Tasks to complete –
**a)** State whether each statement agrees with the opinion excerpt, answering yes or no and quoting the deciding words: (i) the Labor Code definition of "wages" comes from section 200, subdivision (a); (ii) the parties dispute the meaning of the term "hour"; (iii) the endorsement limits Defense Costs to no more than $500,000.
**b)** List every synonym for the word "wage" given in the opinion excerpt.

Because neither party contends the language at issue has a special or technical meaning, we begin with the ordinary definition of the word “wage.” One dictionary defines it as “a payment usually of money for labor or services usually according to contract and on an hourly, daily, or piecework basis.” (Merriam-Webster's Dict. Online (2019) [as of Aug. 27, 2019]; Jordan v. Allstate Ins. Co. (2004) 116 Cal.App.4th 1206, 1216, 11 Cal.Rptr.3d 169 [“It is well settled that in order to construe words in an insurance policy in their ‘ordinary and popular sense,’ a court may resort to a dictionary”].) Another defines it as “[a] payment to a person for service rendered.” (Oxford English Dict. Online (2019) [as of Aug. 27, 2019].) Synonyms of the word include “payment,” “salary,” and “stipend.” (Merriam-Webster's Dict. Online (2019) [as of Aug. 27, 2019] [“wage”].)
Common among these definitions is the notion that wages are paid in exchange for services rendered. This ordinary meaning is consistent with that ascribed to the term in the legal context. For example, the Labor Code defines “wages” as “all amounts for labor performed by employees of every description, whether the amount is fixed or ascertained by the standard of time, task, piece, commission basis, or other methods of calculation.” (§ 200, subd. (a), italics added.) It includes all “benefits to which employees are entitled as a part of compensation, vacation and sick pay, and deferred compensation such as pension and retirement benefits.” (Pacific Caisson & Shoring, Inc. v. Bernard Bros. Inc. (2015) 236 Cal.App.4th 1246, 1254, 187 Cal.Rptr.3d 337.)
Turning to the term “hour,” it is a plain reference to a duration of time. This the parties do not debate.
Thus, using the ordinary meanings of the words, the phrase “wage and hour ․ law(s)” refers to laws concerning duration worked and/or remuneration received in exchange for work.
Plaintiff contends the phrase should be read in context with the surrounding sentences, and doing so yields an even more narrow meaning—that the excluded claims are only those which allege a wage, hour or overtime law violation, and which seek wages as relief. While we agree surrounding terms in the Policy may aid in determining the parties' mutual intentions, we disagree with plaintiff's urged interpretation.
After referring to the “wage and hour and overtime law(s)” related claims excluded from coverage, the endorsement states: “[H]owever, we will pay Defense Costs up to, but in no event greater than $250,000 for any such Claim(s), without any liability to us to pay such sums that any Insured shall become legally obligated to pay․ The wage, hour and overtime coverage provided by this endorsement applies only to Claims which seek wages earned solely and exclusively after the retroactive date listed in the Schedule of this endorsement; but where the wage, hour or overtime Claim was first made against you during the Policy Period” (the wage and hour exclusion).

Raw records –
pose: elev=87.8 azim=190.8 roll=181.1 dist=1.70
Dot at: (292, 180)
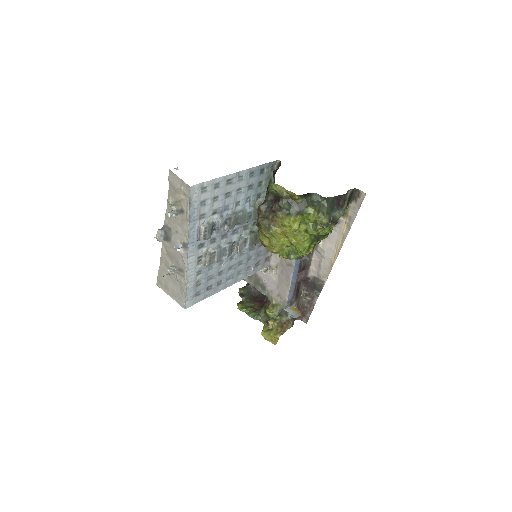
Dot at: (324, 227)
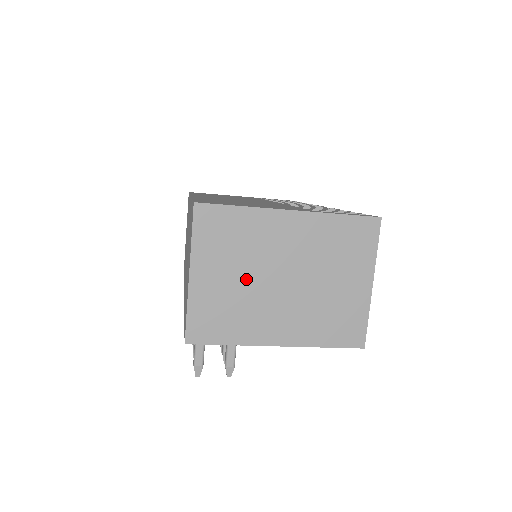
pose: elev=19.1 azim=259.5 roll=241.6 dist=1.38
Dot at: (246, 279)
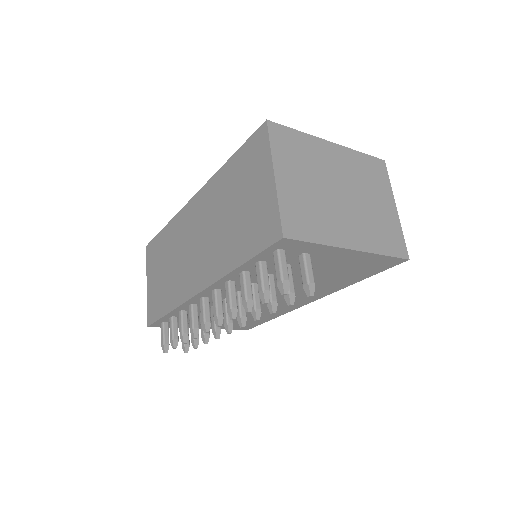
Dot at: (316, 187)
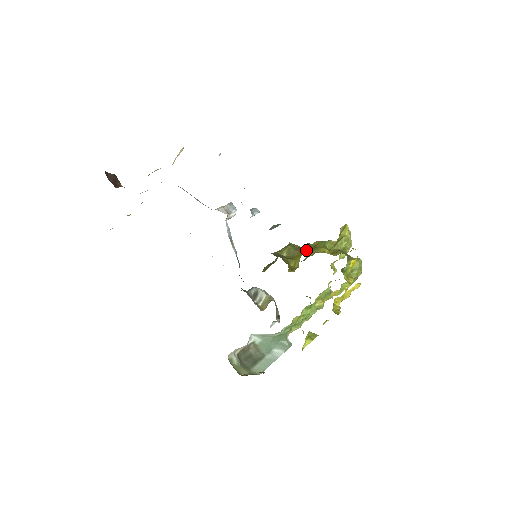
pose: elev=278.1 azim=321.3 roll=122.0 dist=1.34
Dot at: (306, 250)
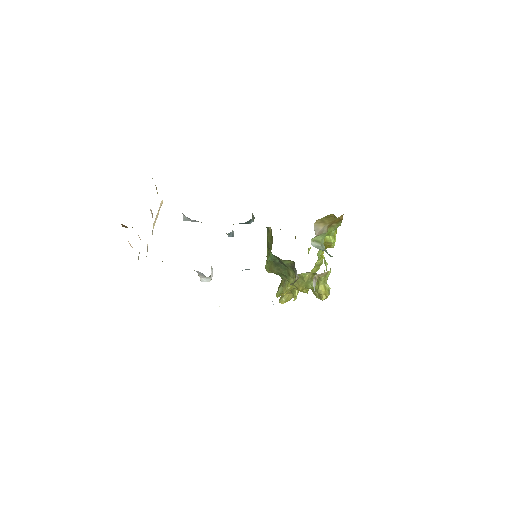
Dot at: occluded
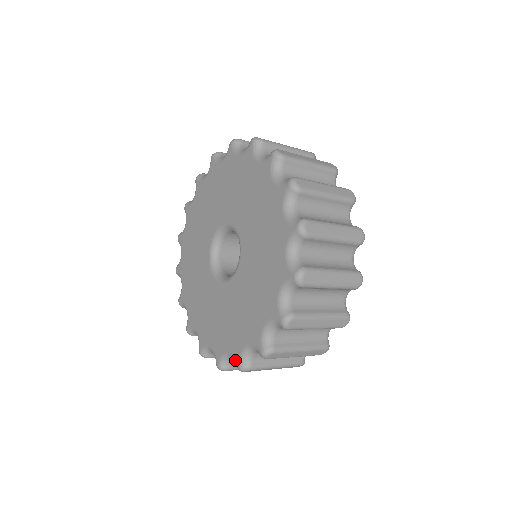
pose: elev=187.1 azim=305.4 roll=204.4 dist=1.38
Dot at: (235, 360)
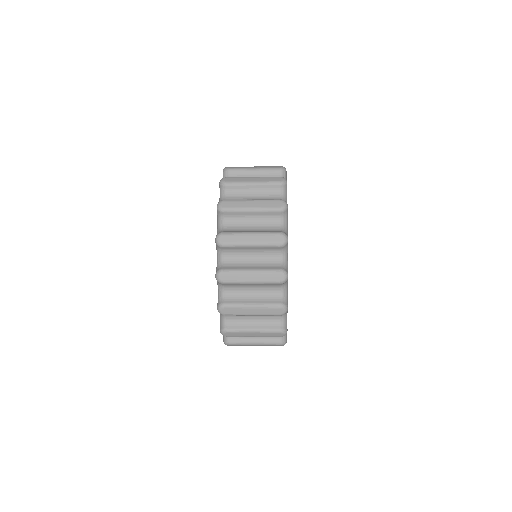
Dot at: occluded
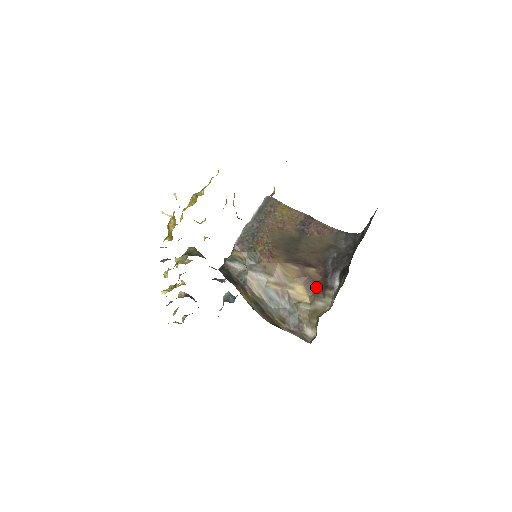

Set of answers –
**a)**
(i) Yes: "(§ 200, subd. (a), italics added.)"
(ii) No: "This the parties do not debate."
(iii) No: "up to, but in no event greater than $250,000"

**b)** payment, salary, stipend